◆ **Exercise details**
Pull from the data below each line where the word "into" occurs, and copy it.

◆ **Data for review**
──────────

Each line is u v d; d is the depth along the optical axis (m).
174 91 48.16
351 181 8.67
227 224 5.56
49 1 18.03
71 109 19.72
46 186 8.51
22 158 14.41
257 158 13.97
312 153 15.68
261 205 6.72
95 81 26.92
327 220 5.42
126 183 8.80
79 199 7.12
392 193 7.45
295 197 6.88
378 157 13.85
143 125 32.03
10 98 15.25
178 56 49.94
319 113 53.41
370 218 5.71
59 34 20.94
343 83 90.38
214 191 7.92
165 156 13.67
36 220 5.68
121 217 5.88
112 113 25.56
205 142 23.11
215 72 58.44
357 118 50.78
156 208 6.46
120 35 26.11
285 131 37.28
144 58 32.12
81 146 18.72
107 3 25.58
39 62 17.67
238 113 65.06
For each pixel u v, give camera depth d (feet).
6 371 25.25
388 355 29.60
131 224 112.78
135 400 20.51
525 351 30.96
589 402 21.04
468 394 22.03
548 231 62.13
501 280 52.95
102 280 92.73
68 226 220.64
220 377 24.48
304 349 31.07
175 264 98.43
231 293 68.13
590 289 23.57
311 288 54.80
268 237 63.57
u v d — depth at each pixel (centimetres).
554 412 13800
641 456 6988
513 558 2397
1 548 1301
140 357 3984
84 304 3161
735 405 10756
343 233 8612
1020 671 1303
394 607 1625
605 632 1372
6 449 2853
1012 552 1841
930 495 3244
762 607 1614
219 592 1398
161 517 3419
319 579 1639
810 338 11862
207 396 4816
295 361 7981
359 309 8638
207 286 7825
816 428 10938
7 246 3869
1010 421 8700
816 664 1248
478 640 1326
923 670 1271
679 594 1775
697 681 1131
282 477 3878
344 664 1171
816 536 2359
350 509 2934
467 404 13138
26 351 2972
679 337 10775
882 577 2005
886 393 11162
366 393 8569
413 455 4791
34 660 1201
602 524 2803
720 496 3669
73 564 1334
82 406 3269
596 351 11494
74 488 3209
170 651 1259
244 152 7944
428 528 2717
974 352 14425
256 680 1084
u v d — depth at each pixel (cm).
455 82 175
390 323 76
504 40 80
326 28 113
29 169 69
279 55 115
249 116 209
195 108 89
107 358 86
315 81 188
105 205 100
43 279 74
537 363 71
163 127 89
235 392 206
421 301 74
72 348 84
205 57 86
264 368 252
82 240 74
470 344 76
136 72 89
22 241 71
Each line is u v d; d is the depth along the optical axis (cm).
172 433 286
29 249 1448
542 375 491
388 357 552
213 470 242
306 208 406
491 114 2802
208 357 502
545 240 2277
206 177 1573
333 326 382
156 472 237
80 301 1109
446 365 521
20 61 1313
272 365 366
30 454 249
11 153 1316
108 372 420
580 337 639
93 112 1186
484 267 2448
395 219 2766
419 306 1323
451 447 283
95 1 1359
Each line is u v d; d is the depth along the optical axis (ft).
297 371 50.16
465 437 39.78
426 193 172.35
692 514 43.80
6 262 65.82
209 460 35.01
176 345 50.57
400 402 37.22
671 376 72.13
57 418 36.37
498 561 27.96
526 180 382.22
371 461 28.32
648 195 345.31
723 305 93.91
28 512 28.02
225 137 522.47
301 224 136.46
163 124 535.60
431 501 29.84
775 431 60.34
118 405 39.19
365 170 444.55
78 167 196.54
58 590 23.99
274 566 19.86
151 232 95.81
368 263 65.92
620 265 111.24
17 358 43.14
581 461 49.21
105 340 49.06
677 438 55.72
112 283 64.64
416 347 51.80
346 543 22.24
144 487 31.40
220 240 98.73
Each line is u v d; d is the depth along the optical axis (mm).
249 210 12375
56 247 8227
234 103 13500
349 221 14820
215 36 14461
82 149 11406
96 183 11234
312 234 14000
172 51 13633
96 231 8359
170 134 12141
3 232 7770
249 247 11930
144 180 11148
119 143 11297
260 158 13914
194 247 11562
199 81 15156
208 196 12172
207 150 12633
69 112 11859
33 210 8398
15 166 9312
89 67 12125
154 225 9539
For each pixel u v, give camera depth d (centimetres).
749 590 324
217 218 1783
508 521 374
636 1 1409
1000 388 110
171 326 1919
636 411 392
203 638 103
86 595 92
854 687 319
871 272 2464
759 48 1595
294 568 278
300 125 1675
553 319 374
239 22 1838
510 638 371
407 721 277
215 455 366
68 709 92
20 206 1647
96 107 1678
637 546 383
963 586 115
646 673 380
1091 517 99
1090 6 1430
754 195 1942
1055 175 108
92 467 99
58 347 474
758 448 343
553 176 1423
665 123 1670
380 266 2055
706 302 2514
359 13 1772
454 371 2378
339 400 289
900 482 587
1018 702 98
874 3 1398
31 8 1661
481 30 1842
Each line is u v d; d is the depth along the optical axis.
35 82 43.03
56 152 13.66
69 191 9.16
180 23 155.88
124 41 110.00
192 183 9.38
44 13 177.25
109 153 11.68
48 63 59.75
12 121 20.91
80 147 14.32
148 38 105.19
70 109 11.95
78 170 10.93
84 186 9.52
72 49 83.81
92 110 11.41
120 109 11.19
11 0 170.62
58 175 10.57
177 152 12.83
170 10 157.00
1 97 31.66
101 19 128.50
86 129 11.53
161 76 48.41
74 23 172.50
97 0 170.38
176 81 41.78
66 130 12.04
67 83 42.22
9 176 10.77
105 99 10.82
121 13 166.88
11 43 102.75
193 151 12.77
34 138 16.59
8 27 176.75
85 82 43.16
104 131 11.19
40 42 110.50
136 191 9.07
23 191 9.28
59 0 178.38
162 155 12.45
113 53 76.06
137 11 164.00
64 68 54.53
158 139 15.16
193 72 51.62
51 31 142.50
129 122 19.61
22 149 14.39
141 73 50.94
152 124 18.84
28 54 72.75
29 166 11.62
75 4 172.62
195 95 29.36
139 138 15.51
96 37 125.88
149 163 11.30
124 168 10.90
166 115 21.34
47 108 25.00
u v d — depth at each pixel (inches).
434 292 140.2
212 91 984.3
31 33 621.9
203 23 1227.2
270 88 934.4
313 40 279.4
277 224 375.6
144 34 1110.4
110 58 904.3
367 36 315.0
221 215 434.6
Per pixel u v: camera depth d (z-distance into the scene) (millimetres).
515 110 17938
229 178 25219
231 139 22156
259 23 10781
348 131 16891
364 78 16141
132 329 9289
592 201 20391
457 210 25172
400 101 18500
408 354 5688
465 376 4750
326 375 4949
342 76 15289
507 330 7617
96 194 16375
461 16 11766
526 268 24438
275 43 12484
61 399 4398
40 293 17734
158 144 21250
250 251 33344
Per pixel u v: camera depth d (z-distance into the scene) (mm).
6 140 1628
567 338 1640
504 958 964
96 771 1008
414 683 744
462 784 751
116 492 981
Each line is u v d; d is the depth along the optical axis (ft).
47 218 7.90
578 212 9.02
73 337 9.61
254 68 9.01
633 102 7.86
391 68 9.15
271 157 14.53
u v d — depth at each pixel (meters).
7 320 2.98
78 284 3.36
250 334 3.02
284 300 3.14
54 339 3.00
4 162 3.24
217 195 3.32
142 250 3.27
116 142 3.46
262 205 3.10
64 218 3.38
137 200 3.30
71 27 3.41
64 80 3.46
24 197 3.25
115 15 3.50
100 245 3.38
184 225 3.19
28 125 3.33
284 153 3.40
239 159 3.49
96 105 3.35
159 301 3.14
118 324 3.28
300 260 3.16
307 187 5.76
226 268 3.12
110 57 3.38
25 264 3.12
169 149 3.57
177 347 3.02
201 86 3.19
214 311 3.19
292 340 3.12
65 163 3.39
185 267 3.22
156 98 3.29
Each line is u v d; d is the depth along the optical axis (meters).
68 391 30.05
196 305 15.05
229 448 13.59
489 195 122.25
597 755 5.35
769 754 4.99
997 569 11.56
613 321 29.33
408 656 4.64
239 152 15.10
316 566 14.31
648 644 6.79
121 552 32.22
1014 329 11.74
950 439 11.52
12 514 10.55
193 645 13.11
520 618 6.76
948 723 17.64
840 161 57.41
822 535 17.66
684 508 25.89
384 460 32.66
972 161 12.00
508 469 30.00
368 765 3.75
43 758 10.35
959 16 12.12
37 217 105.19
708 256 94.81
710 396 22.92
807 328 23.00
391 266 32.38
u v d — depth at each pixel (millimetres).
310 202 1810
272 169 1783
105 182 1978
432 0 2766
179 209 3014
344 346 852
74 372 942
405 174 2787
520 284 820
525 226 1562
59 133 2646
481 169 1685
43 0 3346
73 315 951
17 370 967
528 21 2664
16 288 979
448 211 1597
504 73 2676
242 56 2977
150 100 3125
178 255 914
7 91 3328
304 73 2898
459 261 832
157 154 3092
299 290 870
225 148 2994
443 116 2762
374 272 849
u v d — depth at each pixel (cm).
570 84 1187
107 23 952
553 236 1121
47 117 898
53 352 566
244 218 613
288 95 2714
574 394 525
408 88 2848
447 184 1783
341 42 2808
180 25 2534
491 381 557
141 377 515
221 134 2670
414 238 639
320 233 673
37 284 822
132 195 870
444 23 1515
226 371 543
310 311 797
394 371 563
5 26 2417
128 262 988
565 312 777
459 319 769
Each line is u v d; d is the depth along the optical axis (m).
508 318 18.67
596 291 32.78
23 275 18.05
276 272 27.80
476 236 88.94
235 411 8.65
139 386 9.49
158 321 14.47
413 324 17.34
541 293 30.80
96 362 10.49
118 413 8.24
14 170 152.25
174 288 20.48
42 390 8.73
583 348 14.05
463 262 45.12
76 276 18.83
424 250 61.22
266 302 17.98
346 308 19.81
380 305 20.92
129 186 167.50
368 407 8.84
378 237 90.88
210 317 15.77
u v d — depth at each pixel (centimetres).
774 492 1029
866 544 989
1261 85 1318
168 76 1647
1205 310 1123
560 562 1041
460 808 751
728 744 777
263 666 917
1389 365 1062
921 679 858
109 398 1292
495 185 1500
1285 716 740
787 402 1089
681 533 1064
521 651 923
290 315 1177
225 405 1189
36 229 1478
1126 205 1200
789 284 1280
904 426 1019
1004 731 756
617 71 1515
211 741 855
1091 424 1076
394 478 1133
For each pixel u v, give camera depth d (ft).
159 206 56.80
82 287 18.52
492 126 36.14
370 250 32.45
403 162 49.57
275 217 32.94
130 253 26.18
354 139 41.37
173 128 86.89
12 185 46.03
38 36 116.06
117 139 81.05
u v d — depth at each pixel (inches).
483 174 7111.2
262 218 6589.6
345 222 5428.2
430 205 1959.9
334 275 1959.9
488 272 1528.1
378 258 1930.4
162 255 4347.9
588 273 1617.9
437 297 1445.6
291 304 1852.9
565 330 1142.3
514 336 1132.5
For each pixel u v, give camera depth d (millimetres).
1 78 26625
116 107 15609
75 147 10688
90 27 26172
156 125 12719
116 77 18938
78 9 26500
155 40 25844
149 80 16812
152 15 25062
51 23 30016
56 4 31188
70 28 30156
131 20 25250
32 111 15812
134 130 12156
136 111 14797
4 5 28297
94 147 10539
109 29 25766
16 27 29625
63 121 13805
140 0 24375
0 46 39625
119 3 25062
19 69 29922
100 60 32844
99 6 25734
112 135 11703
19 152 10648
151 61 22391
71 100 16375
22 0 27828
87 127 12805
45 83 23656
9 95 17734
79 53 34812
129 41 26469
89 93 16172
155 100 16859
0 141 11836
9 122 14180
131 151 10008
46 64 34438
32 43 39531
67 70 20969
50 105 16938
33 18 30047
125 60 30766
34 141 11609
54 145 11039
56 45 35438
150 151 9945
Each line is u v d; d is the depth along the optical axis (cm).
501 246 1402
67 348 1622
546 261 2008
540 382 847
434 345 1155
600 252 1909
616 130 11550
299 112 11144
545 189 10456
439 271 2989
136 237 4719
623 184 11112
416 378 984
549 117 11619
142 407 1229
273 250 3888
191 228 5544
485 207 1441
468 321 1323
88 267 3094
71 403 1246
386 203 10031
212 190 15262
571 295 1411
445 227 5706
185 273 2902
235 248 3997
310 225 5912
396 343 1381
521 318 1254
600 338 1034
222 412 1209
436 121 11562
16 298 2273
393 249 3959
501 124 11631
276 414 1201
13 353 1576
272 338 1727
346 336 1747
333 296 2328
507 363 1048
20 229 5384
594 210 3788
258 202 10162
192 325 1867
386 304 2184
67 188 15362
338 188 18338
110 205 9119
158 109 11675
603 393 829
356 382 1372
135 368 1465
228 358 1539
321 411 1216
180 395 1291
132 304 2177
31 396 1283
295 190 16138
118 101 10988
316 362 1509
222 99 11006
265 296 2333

──────────

◆ **Response for this exercise**
Per pixel u v: camera depth d (z-distance into the scene) (millimetres).
Per pixel u v: camera depth d (z-distance into the scene) (mm).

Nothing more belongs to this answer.